• **WORK TO BE COMPLETED**
Transcribe, exactly as they appear, only the lines from the one holding "Identify the document" through the end of the entries below.

====== GIVEN INFORMATION ======

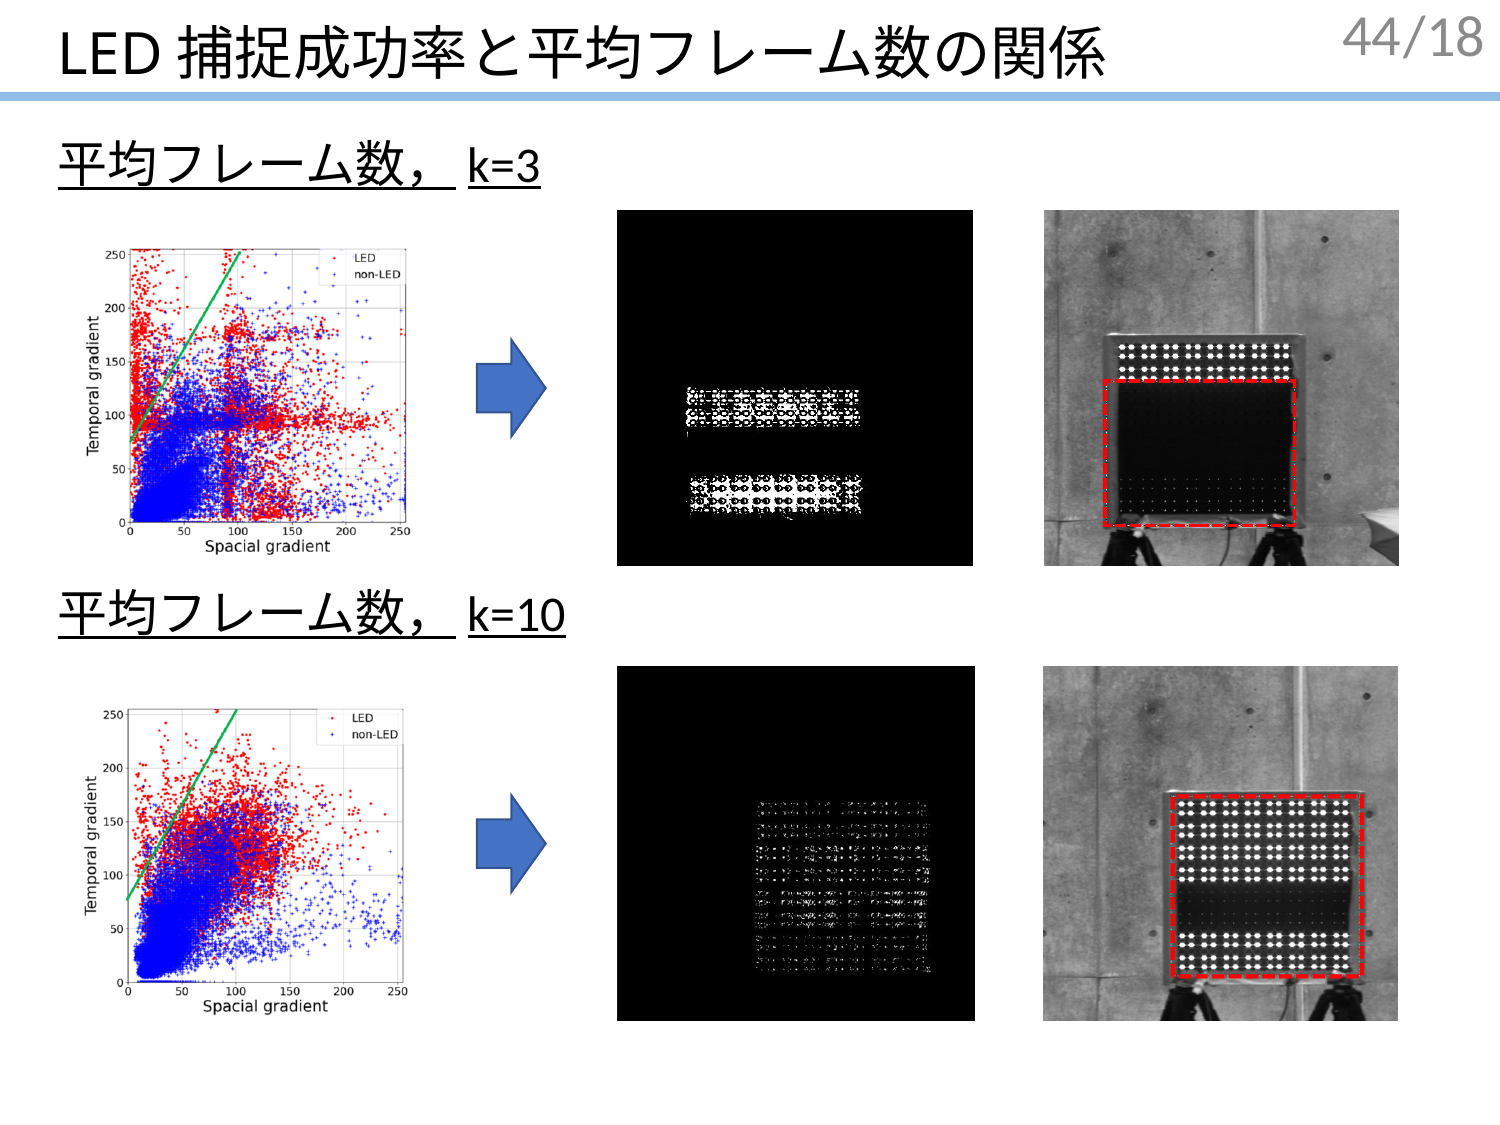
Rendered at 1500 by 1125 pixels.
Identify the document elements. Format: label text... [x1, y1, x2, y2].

picture [83, 666, 438, 1021]
text_box [475, 791, 547, 896]
picture [1044, 210, 1399, 566]
text_box [475, 336, 547, 440]
picture [1043, 666, 1398, 1021]
picture [616, 666, 975, 1021]
picture [617, 210, 973, 566]
slide_number 44 [1078, 2, 1417, 63]
picture [85, 206, 468, 561]
list 平均フレーム数，k=3 平均フレーム数，k=10 [42, 132, 1458, 1014]
title LED捕捉成功率と平均フレーム数の関係 [42, 0, 1458, 112]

======

• **PROBLEM SOLUTION**
Identify the document elements. Format: label text... [x1, y1, x2, y2].

picture [83, 666, 438, 1021]
text_box [475, 791, 547, 896]
picture [1044, 210, 1399, 566]
text_box [475, 336, 547, 440]
picture [1043, 666, 1398, 1021]
picture [616, 666, 975, 1021]
picture [617, 210, 973, 566]
slide_number 44 [1078, 2, 1417, 63]
picture [85, 206, 468, 561]
list 平均フレーム数，k=3 平均フレーム数，k=10 [42, 132, 1458, 1014]
title LED捕捉成功率と平均フレーム数の関係 [42, 0, 1458, 112]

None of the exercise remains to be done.